If you give someone 2 minutes to answer a complex logic question, they don't have time to type it into ChatGPT and read the answer. They have to know it.
Also, many platforms like TestGorilla take snapshots of the candidate (with their permission) every minute. It prevents them from having their smart cousin take the test for them. It sounds intense, but it ensures fairness.
Cost vs. Value
You might be thinking, "Why pay for this when I can just ask questions myself?"
Think about the cost of a bad hire. The Society for Human Resource Management (SHRM) says a bad hire can cost up to 50% - 200% of the employee's annual salary. That is thousands of dollars lost.
A subscription to a testing platform might cost you $300 a month. If it stops you from hiring one person who quits after two weeks, it paid for itself for the next five years. It's an insurance policy.
My Final Verdict
If you are just starting out and need something easy, sign up for TestGorilla. It's user-friendly and the "Remote Work Proficiency" test is exactly what you need.
If you want to simulate real work (like answering emails), look at Vervoe.
But whatever you do, stop relying on your "gut feeling." Your gut doesn't know if someone has the discipline to work from their bedroom for three years without burning out. Let the data decide.
Frequently Asked Questions
Can candidates use AI to pass these assessments?
It is becoming more common, yes. However, good platforms use anti-cheating measures. They disable copy-paste, use proctoring (webcam snapshots), and enforce strict time limits. Also, personality tests are hard to "cheat" with AI because there aren't necessarily wrong answers, just answers that don't fit the profile you want.
Are these tests legal?
generally, yes. But you have to be careful. In the US, the EEOC (Equal Employment Opportunity Commission) requires that tests be relevant to the job and non-discriminatory. You can't give a physical strength test for a remote typing job. Stick to verified platforms like Criteria or Mercer and they usually handle the validation studies for you.

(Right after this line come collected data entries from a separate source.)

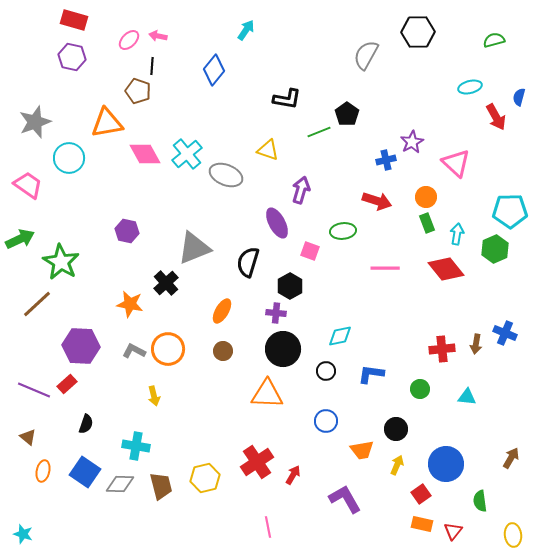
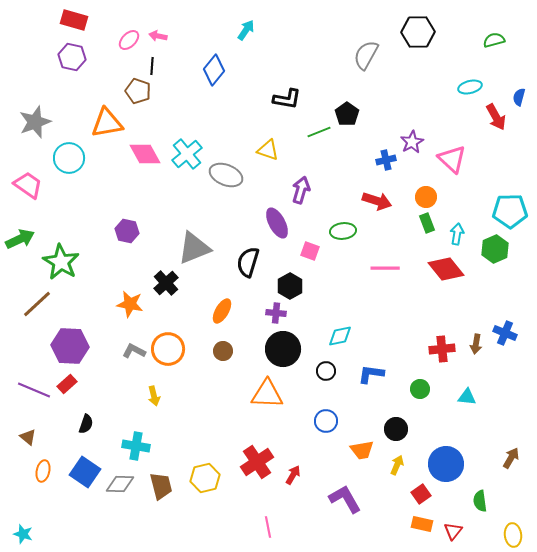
pink triangle at (456, 163): moved 4 px left, 4 px up
purple hexagon at (81, 346): moved 11 px left
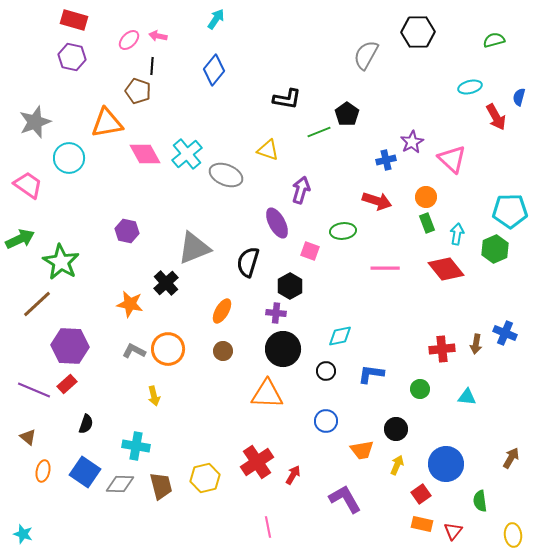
cyan arrow at (246, 30): moved 30 px left, 11 px up
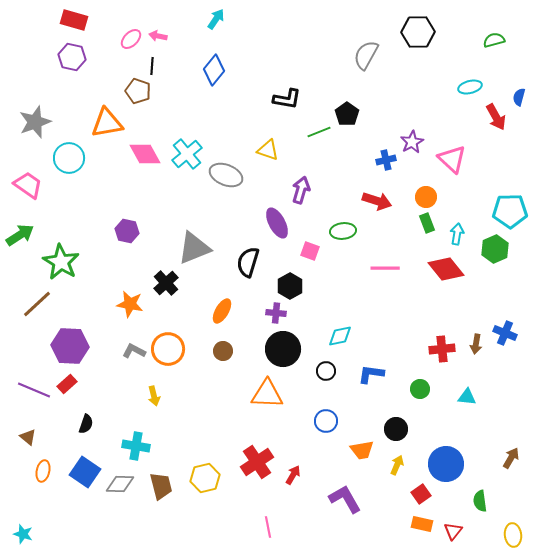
pink ellipse at (129, 40): moved 2 px right, 1 px up
green arrow at (20, 239): moved 4 px up; rotated 8 degrees counterclockwise
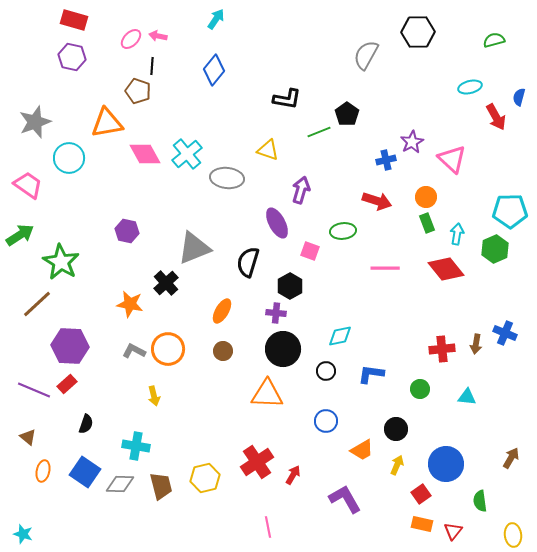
gray ellipse at (226, 175): moved 1 px right, 3 px down; rotated 16 degrees counterclockwise
orange trapezoid at (362, 450): rotated 20 degrees counterclockwise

How much do these tools cost?
It varies wildly. TestGorilla has a free tier, but their paid plans start around $26/month for small businesses. Enterprise tools like Mercer Mettl or Criteria Corp usually require a custom quote and can run into the thousands per year, but they offer unlimited testing.
Which personality trait is most important for remote work?
Conscientiousness. Studies consistently show that people who score high in conscientiousness (organized, dependable, dutiful) perform best in remote environments because they don't need external motivation to get started.
Should I test current employees?
You can, but be careful. It can feel like you don't trust them. It is better to use these assessments for development rather than evaluation for current staff. Frame it as, "We want to see what your working style is so we can support you better," not "We want to see if you are good at your job."